Tafinlar isn’t unique in that regard. Each line in Figure 1 above describes a similar, systematic process for expanding a drug’s usefulness from an initially narrow indication so it can benefit many more patients. And this broadening-of-utility phenomenon occurs outside oncology drug development as well.

Immunology is also an active area of new drug development, and drug development there follows a similar trajectory. Take for example Pfizer’s Xeljanz, the first small molecule inhibitor of the JAK enzyme. FDA first approved Xeljanz for refractory rheumatoid arthritis patients in 2012 (Fig. 3). It took an additional nine years of research to ultimately prove its value for multiple additional unmet autoimmune disease needs, including ulcerative colitis, psoriatic arthritis, and ankylosing spondylitis.

Fig. 3. Source: FDA; authors’ analysis. Click to enlarge.

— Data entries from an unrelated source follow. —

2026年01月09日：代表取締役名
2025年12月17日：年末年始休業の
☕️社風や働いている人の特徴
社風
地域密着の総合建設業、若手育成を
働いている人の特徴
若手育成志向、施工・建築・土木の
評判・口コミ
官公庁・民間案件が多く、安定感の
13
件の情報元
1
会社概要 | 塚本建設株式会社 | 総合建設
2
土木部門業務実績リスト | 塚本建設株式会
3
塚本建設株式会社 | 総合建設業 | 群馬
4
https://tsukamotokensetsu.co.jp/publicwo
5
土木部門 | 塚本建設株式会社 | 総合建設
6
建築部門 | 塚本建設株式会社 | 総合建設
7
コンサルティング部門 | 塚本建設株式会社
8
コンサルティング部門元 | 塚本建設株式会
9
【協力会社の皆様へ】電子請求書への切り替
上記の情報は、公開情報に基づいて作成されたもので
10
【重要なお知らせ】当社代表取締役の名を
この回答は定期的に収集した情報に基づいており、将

While Tafinlar and Xeljanz are just two examples, this is a familiar and lengthy development path, similar to that of many other drugs that treat chronic autoimmune conditions.

Drug development doesn’t happen all at once

The only reason that the private sector would invest more money into trials to study what new uses a drug might have is if there will be enough time before generic entry for these new uses to justify the investment required to discover them. And it’s not like every trial looking at a new use of a marketed drug is destined to succeed. Companies run a portfolio of trials probing for new uses; many fail. So the ones that succeed have to compensate for the cost of running that whole portfolio of trials. Spending nine years to find new indications might be worth it if you expect to still have six more years to profit from such findings. But few would bother to fund all that post-launch R&D if there was little time to generate a return.

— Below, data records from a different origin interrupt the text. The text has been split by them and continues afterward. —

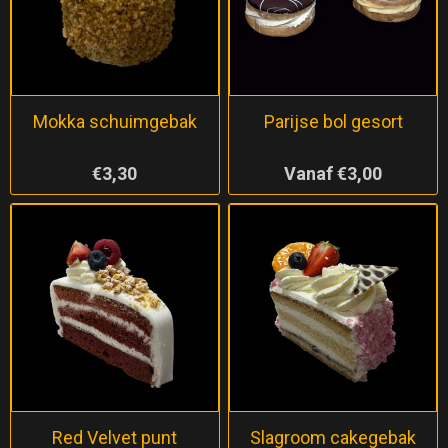
Mokka schuimgebak
Parijse bol gesort
€3,30
Vanaf €3,00
Red Velvet punt
Slagroom cakegebak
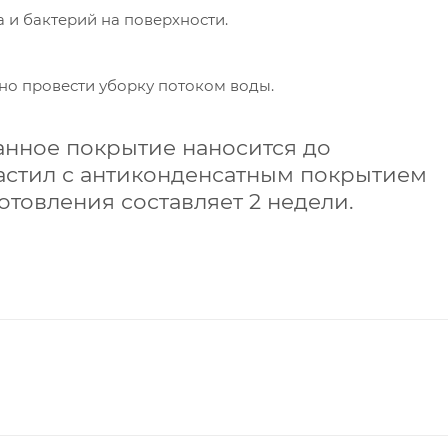
 и бактерий на поверхности.
но провести уборку потоком воды.
анное покрытие наносится до
астил с антиконденсатным покрытием
отовления составляет 2 недели.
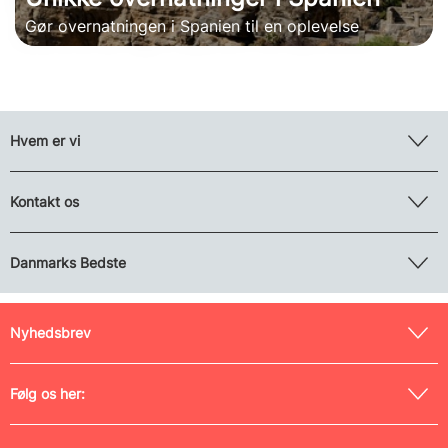
Gør overnatningen i Spanien til en oplevelse
Hvem er vi
Kontakt os
Danmarks Bedste
Nyhedsbrev
Følg os her:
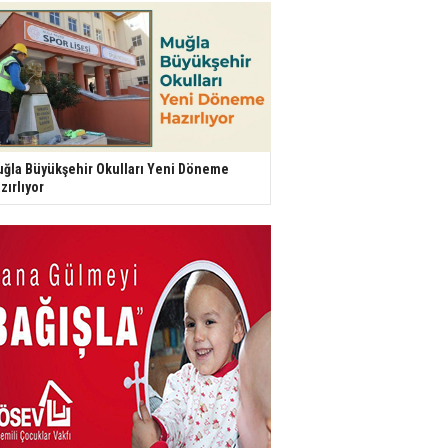
ğla Büyükşehir Okulları Yeni Döneme
zırlıyor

And often the first indication for which a drug is approved is not what made it worthwhile to develop in the first place; it was just a warmup, with the bigger market to come later. When you know you have enough patent life to get 14 years on the market post-launch before generics compete, launching in a small indication and generating some revenue while working on a bigger goal makes sense. If the drug turns out not to work in the larger indication, then the smaller market ends up a consolation prize. But if you were limited to only nine years from launch regardless of your patent life, then you wouldn’t want to start the clock by launching in a small indication. You would either go for the big, risky indication or not bother to develop the drug at all, since the small indication can’t justify the cost of development on its own.

Less common tumor types in particular, like metastatic melanoma, certainly would not have seen the dramatic increase in cure rates we have today had price controls after nine years been the policy these last several decades. So you can’t even assume that you would get the drugs we have on the market if companies couldn’t count on having the time to both complete a portfolio of trials searching for more uses and profit from those findings.

The long-term damage to innovation that would result from limiting protection of small molecules to nine years should be self-evident. We’d know much less about Tafinlar and Xeljanz, those drugs would be helping far fewer patients, and we’d be giving up on two of the most significant sources of progress in cancer and immunology in the last several years. Just imagine the impact of this limit on drug development overall.

Turning the current bill into policy would result in drug developers opting not to make the significant investments needed to understand the value of medicines in multiple diseases, how they should be used with existing therapies, or make them available to patients with less severe forms of disease.

There are so many problems we have yet to solve, and we’re making progress. It is not a given that we must die as early as we do of cancer or suffer the indignities of Alzheimer’s. Why must we give up on the biomedical advances we have yet to make and all the patients who will need them?